=== Work to complete ===
Rewrite every row with "sheet music" replaced by "score" and everything else unchanged. Leave the pictures out.

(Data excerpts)

Start

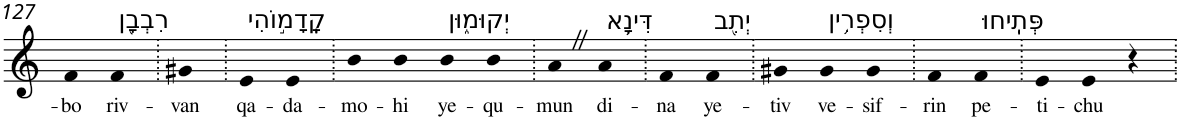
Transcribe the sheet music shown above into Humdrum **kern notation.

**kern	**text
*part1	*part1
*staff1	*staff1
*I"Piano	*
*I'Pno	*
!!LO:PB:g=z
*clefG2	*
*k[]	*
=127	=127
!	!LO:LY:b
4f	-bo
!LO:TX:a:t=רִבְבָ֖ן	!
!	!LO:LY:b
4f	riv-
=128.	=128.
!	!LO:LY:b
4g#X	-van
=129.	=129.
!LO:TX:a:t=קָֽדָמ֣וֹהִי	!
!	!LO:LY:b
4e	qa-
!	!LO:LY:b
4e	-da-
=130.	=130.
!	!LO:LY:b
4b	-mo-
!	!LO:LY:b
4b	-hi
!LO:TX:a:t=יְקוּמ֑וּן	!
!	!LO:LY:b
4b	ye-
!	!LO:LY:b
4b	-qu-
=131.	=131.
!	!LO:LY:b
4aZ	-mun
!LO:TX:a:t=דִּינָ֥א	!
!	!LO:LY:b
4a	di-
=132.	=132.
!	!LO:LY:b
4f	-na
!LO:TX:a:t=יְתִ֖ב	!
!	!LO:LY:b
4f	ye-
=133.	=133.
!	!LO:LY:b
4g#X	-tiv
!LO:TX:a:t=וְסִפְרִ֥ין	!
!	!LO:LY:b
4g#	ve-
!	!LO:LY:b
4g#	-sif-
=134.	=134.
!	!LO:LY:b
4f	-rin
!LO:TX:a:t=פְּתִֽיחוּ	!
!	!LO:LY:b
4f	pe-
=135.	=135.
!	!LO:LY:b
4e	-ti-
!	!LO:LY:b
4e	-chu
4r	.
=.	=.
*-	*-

End

=== Exercise response ===
Transcribe the score shown above into Humdrum **kern notation.

**kern	**text
*part1	*part1
*staff1	*staff1
*I"Piano	*
*I'Pno	*
!!LO:PB:g=z
*clefG2	*
*k[]	*
=127	=127
!	!LO:LY:b
4f	-bo
!LO:TX:a:t=רִבְבָ֖ן	!
!	!LO:LY:b
4f	riv-
=128.	=128.
!	!LO:LY:b
4g#X	-van
=129.	=129.
!LO:TX:a:t=קָֽדָמ֣וֹהִי	!
!	!LO:LY:b
4e	qa-
!	!LO:LY:b
4e	-da-
=130.	=130.
!	!LO:LY:b
4b	-mo-
!	!LO:LY:b
4b	-hi
!LO:TX:a:t=יְקוּמ֑וּן	!
!	!LO:LY:b
4b	ye-
!	!LO:LY:b
4b	-qu-
=131.	=131.
!	!LO:LY:b
4aZ	-mun
!LO:TX:a:t=דִּינָ֥א	!
!	!LO:LY:b
4a	di-
=132.	=132.
!	!LO:LY:b
4f	-na
!LO:TX:a:t=יְתִ֖ב	!
!	!LO:LY:b
4f	ye-
=133.	=133.
!	!LO:LY:b
4g#X	-tiv
!LO:TX:a:t=וְסִפְרִ֥ין	!
!	!LO:LY:b
4g#	ve-
!	!LO:LY:b
4g#	-sif-
=134.	=134.
!	!LO:LY:b
4f	-rin
!LO:TX:a:t=פְּתִֽיחוּ	!
!	!LO:LY:b
4f	pe-
=135.	=135.
!	!LO:LY:b
4e	-ti-
!	!LO:LY:b
4e	-chu
4r	.
=.	=.
*-	*-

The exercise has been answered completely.